---- THE RECORDS

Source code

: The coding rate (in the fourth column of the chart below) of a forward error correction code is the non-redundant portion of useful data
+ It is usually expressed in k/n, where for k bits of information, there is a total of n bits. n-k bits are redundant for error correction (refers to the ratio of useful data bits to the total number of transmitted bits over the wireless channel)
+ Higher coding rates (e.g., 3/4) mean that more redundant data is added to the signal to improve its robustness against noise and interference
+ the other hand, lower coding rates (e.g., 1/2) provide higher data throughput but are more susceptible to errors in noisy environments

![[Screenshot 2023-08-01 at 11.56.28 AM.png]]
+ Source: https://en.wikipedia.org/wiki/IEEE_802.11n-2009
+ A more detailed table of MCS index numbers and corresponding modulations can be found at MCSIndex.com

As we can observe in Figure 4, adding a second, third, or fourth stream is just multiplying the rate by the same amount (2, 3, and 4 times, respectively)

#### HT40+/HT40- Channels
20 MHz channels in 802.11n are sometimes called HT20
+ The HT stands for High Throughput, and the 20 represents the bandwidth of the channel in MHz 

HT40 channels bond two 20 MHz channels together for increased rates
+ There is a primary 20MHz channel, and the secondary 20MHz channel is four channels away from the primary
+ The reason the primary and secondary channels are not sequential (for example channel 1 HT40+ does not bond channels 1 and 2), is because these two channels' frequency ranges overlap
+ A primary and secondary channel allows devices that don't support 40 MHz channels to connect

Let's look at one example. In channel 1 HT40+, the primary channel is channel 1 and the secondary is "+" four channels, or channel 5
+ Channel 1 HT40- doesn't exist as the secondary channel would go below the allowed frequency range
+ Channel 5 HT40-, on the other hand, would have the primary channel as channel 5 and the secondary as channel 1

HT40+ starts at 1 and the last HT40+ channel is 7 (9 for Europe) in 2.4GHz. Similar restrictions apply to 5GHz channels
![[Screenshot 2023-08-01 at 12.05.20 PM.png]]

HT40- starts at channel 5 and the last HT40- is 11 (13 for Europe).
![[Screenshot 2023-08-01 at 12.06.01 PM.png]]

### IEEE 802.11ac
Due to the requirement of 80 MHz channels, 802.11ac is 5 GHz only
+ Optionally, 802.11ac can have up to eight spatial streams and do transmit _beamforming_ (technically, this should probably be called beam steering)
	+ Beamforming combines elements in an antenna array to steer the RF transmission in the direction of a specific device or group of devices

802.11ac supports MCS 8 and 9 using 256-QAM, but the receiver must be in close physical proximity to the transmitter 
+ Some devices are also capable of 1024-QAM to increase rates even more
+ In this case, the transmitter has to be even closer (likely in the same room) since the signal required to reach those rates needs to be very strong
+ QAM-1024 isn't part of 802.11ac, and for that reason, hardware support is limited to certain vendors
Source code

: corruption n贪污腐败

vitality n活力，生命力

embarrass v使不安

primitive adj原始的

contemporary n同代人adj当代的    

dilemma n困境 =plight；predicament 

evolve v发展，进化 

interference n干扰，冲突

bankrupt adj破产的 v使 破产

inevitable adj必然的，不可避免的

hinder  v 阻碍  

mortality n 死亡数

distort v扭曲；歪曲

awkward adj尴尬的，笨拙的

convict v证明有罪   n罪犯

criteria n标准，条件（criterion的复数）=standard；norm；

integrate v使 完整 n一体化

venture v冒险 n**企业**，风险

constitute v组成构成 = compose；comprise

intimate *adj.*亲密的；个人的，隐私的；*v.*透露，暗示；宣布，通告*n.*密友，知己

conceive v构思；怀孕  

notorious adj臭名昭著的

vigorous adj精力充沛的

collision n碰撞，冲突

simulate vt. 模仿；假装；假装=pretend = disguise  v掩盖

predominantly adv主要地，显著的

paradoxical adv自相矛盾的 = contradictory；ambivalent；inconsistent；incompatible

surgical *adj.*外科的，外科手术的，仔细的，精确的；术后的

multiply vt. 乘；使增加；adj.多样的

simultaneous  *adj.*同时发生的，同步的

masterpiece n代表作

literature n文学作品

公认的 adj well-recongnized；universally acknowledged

--------

WORK TASK ▸
Copy each of the records above character for character.

ANSWER SECTION ▸
Source code

: The coding rate (in the fourth column of the chart below) of a forward error correction code is the non-redundant portion of useful data
+ It is usually expressed in k/n, where for k bits of information, there is a total of n bits. n-k bits are redundant for error correction (refers to the ratio of useful data bits to the total number of transmitted bits over the wireless channel)
+ Higher coding rates (e.g., 3/4) mean that more redundant data is added to the signal to improve its robustness against noise and interference
+ the other hand, lower coding rates (e.g., 1/2) provide higher data throughput but are more susceptible to errors in noisy environments

![[Screenshot 2023-08-01 at 11.56.28 AM.png]]
+ Source: https://en.wikipedia.org/wiki/IEEE_802.11n-2009
+ A more detailed table of MCS index numbers and corresponding modulations can be found at MCSIndex.com

As we can observe in Figure 4, adding a second, third, or fourth stream is just multiplying the rate by the same amount (2, 3, and 4 times, respectively)

#### HT40+/HT40- Channels
20 MHz channels in 802.11n are sometimes called HT20
+ The HT stands for High Throughput, and the 20 represents the bandwidth of the channel in MHz 

HT40 channels bond two 20 MHz channels together for increased rates
+ There is a primary 20MHz channel, and the secondary 20MHz channel is four channels away from the primary
+ The reason the primary and secondary channels are not sequential (for example channel 1 HT40+ does not bond channels 1 and 2), is because these two channels' frequency ranges overlap
+ A primary and secondary channel allows devices that don't support 40 MHz channels to connect

Let's look at one example. In channel 1 HT40+, the primary channel is channel 1 and the secondary is "+" four channels, or channel 5
+ Channel 1 HT40- doesn't exist as the secondary channel would go below the allowed frequency range
+ Channel 5 HT40-, on the other hand, would have the primary channel as channel 5 and the secondary as channel 1

HT40+ starts at 1 and the last HT40+ channel is 7 (9 for Europe) in 2.4GHz. Similar restrictions apply to 5GHz channels
![[Screenshot 2023-08-01 at 12.05.20 PM.png]]

HT40- starts at channel 5 and the last HT40- is 11 (13 for Europe).
![[Screenshot 2023-08-01 at 12.06.01 PM.png]]

### IEEE 802.11ac
Due to the requirement of 80 MHz channels, 802.11ac is 5 GHz only
+ Optionally, 802.11ac can have up to eight spatial streams and do transmit _beamforming_ (technically, this should probably be called beam steering)
	+ Beamforming combines elements in an antenna array to steer the RF transmission in the direction of a specific device or group of devices

802.11ac supports MCS 8 and 9 using 256-QAM, but the receiver must be in close physical proximity to the transmitter 
+ Some devices are also capable of 1024-QAM to increase rates even more
+ In this case, the transmitter has to be even closer (likely in the same room) since the signal required to reach those rates needs to be very strong
+ QAM-1024 isn't part of 802.11ac, and for that reason, hardware support is limited to certain vendors
Source code

: corruption n贪污腐败

vitality n活力，生命力

embarrass v使不安

primitive adj原始的

contemporary n同代人adj当代的    

dilemma n困境 =plight；predicament 

evolve v发展，进化 

interference n干扰，冲突

bankrupt adj破产的 v使 破产

inevitable adj必然的，不可避免的

hinder  v 阻碍  

mortality n 死亡数

distort v扭曲；歪曲

awkward adj尴尬的，笨拙的

convict v证明有罪   n罪犯

criteria n标准，条件（criterion的复数）=standard；norm；

integrate v使 完整 n一体化

venture v冒险 n**企业**，风险

constitute v组成构成 = compose；comprise

intimate *adj.*亲密的；个人的，隐私的；*v.*透露，暗示；宣布，通告*n.*密友，知己

conceive v构思；怀孕  

notorious adj臭名昭著的

vigorous adj精力充沛的

collision n碰撞，冲突

simulate vt. 模仿；假装；假装=pretend = disguise  v掩盖

predominantly adv主要地，显著的

paradoxical adv自相矛盾的 = contradictory；ambivalent；inconsistent；incompatible

surgical *adj.*外科的，外科手术的，仔细的，精确的；术后的

multiply vt. 乘；使增加；adj.多样的

simultaneous  *adj.*同时发生的，同步的

masterpiece n代表作

literature n文学作品

公认的 adj well-recongnized；universally acknowledged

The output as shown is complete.